At least two screws proximally and distally should be inserted through the plate. When there is an associated PC fracture, another plate is required to secure the fixation. The second plate is placed over the medial aspect of the posterior column along the line of the ischial spine. The fixation has now been completed. A vacuum drain is inserted, and the wound is closed in layers with the appropriate sutures. Mobilisation should be planned usually 8–12 weeks post-operatively, with toe-touch weight bearing.

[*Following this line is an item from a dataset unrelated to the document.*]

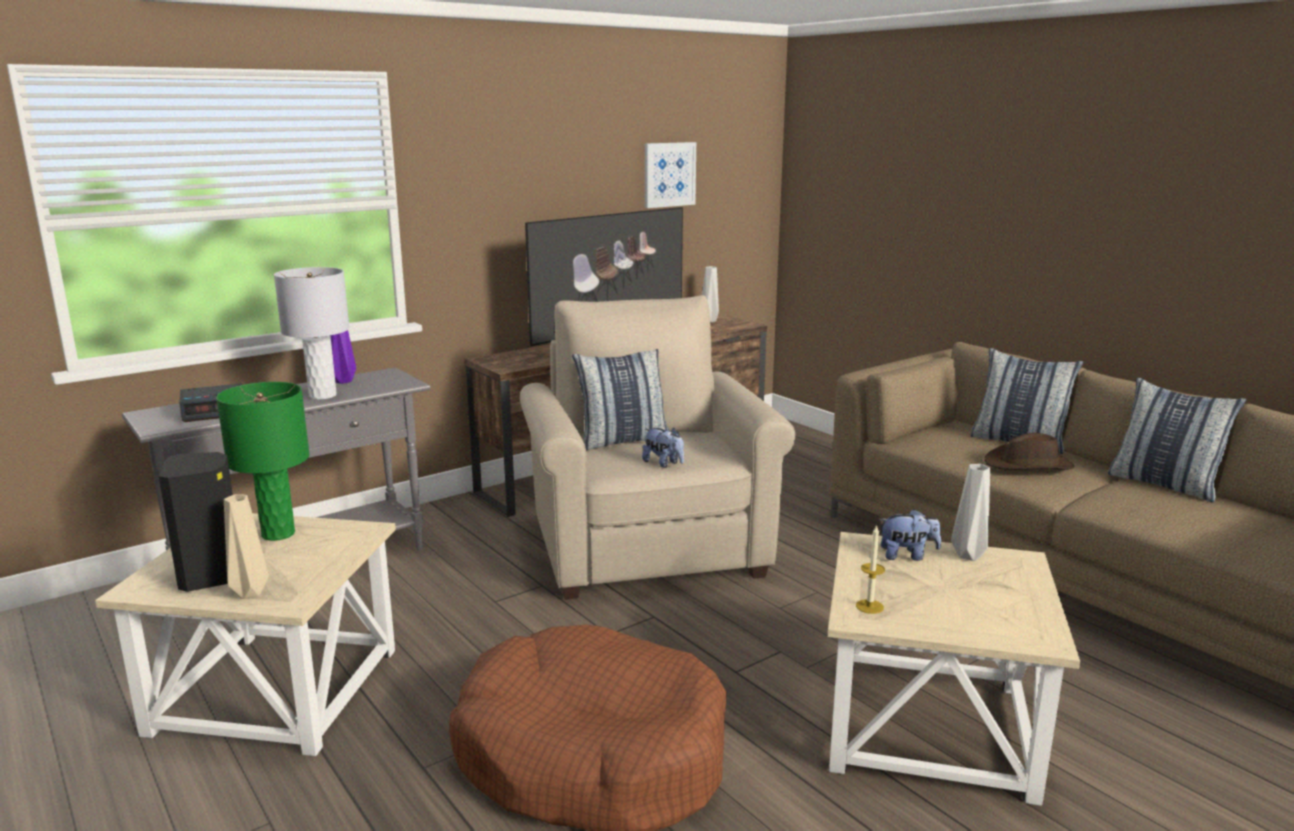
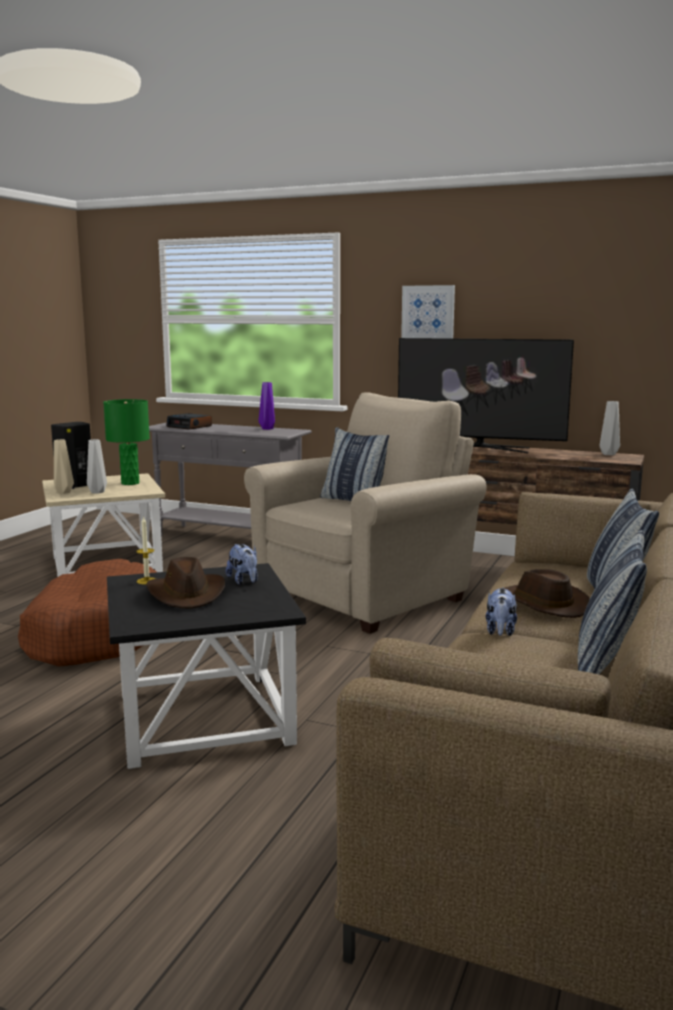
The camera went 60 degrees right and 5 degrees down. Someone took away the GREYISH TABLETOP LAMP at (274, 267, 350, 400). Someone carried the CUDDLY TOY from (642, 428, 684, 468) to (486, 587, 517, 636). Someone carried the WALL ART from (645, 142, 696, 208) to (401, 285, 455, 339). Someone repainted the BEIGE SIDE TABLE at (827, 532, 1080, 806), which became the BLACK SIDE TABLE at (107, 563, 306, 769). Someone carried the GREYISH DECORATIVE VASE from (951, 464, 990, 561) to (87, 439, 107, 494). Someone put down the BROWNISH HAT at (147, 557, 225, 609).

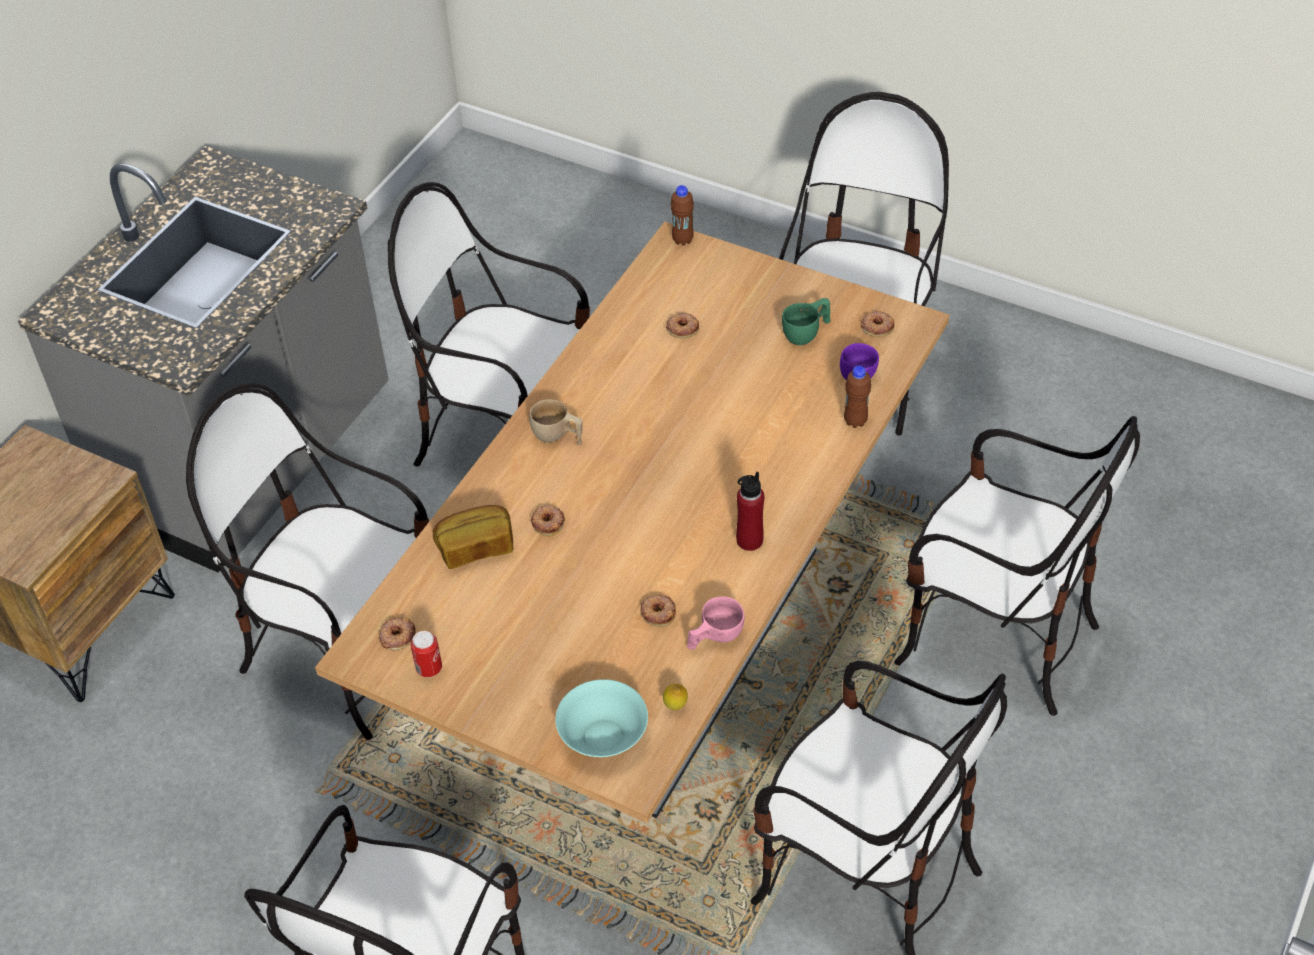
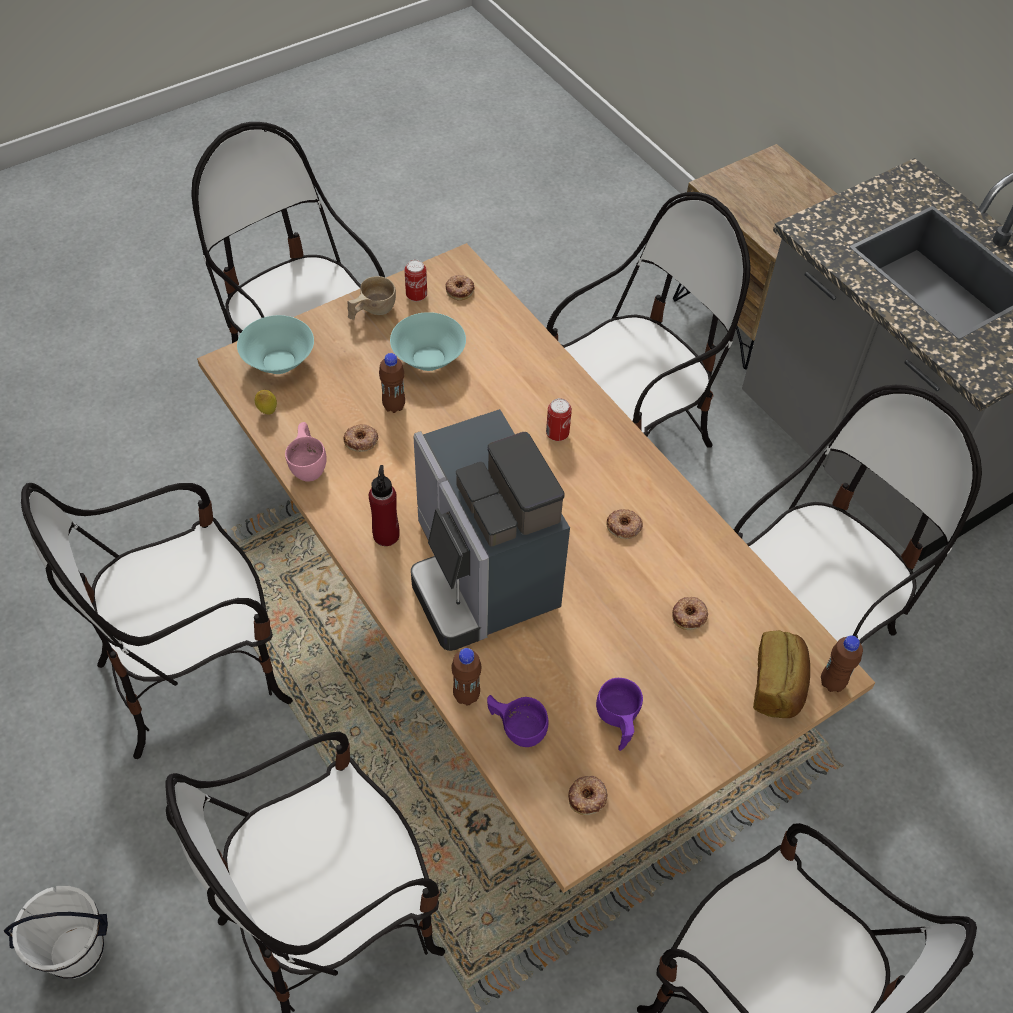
The camera went 115 degrees right and 5 degrees up. Someone carried the BAKED BREAD from (433, 505, 513, 569) to (753, 630, 810, 718). Someone carried the BEIGE CUP from (529, 399, 583, 445) to (347, 276, 396, 319). Someone carried the DOUGHNUT from (531, 505, 565, 536) to (606, 509, 643, 539). Someone repainted the GREEN CUP at (782, 298, 831, 345), which became the PURPLE-COLOURED CUP at (596, 678, 643, 751). Someone put down the WHITE-COLOURED BUCKET at (4, 886, 108, 979). Someone put down the BROWNISH BOTTLE at (379, 353, 405, 413). Someone put down the TURQUOISE DEEP DISH at (390, 312, 466, 371). Someone put down the COFFEE MACHINE at (411, 409, 570, 651). Someone put down the CAN at (546, 398, 572, 441).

Post-operative radiographs must be obtained (Fig. 8.15a, b, c) and further follow-up in the outpatient clinic (4, 8, 12 weeks, 6, 12, 24 months to evaluate the development of post-traumatic arthritis and to exclude avascular necrosis of femoral head).

Fig. 8.15

(a) AP; (b) obturator oblique; (c) iliac oblique views of left acetabulum at 3-month follow-up showing a congruent hip joint (arrow indicates the area of the previous articular impaction where a bone substitute was used for support during surgery)

Summary of Tips and Tricks-Pitfalls

• Careful assessment of the CT scan is essential to diagnose impaction injuries.

• Good inspection of the joint prior to fixation of the posterior wall fracture is needed to remove any loose fragments that may be present.

• When there is a PC and PW fracture, reconstruction of the posterior column should take place first.

• The posterior wall plate should be curved adequately to buttress the wall area close to the posterior-superior acetabulum dome.

• Throughout the procedure, care should be taken to avoid injury to the sciatic nerve.

• Lag screws from the PW to the PC should be inserted carefully to avoid intra-articular penetration.

• In high transverse, T-type and superior acetabular fractures, a trochanteric osteotomy with an anterior surgical hip dislocation can enlarge the access area of the Kocher-Langenbeck approach offering exposure to the superior and anterior aspect of the acetabulum (sparing the need for an additional ilioinguinal approach).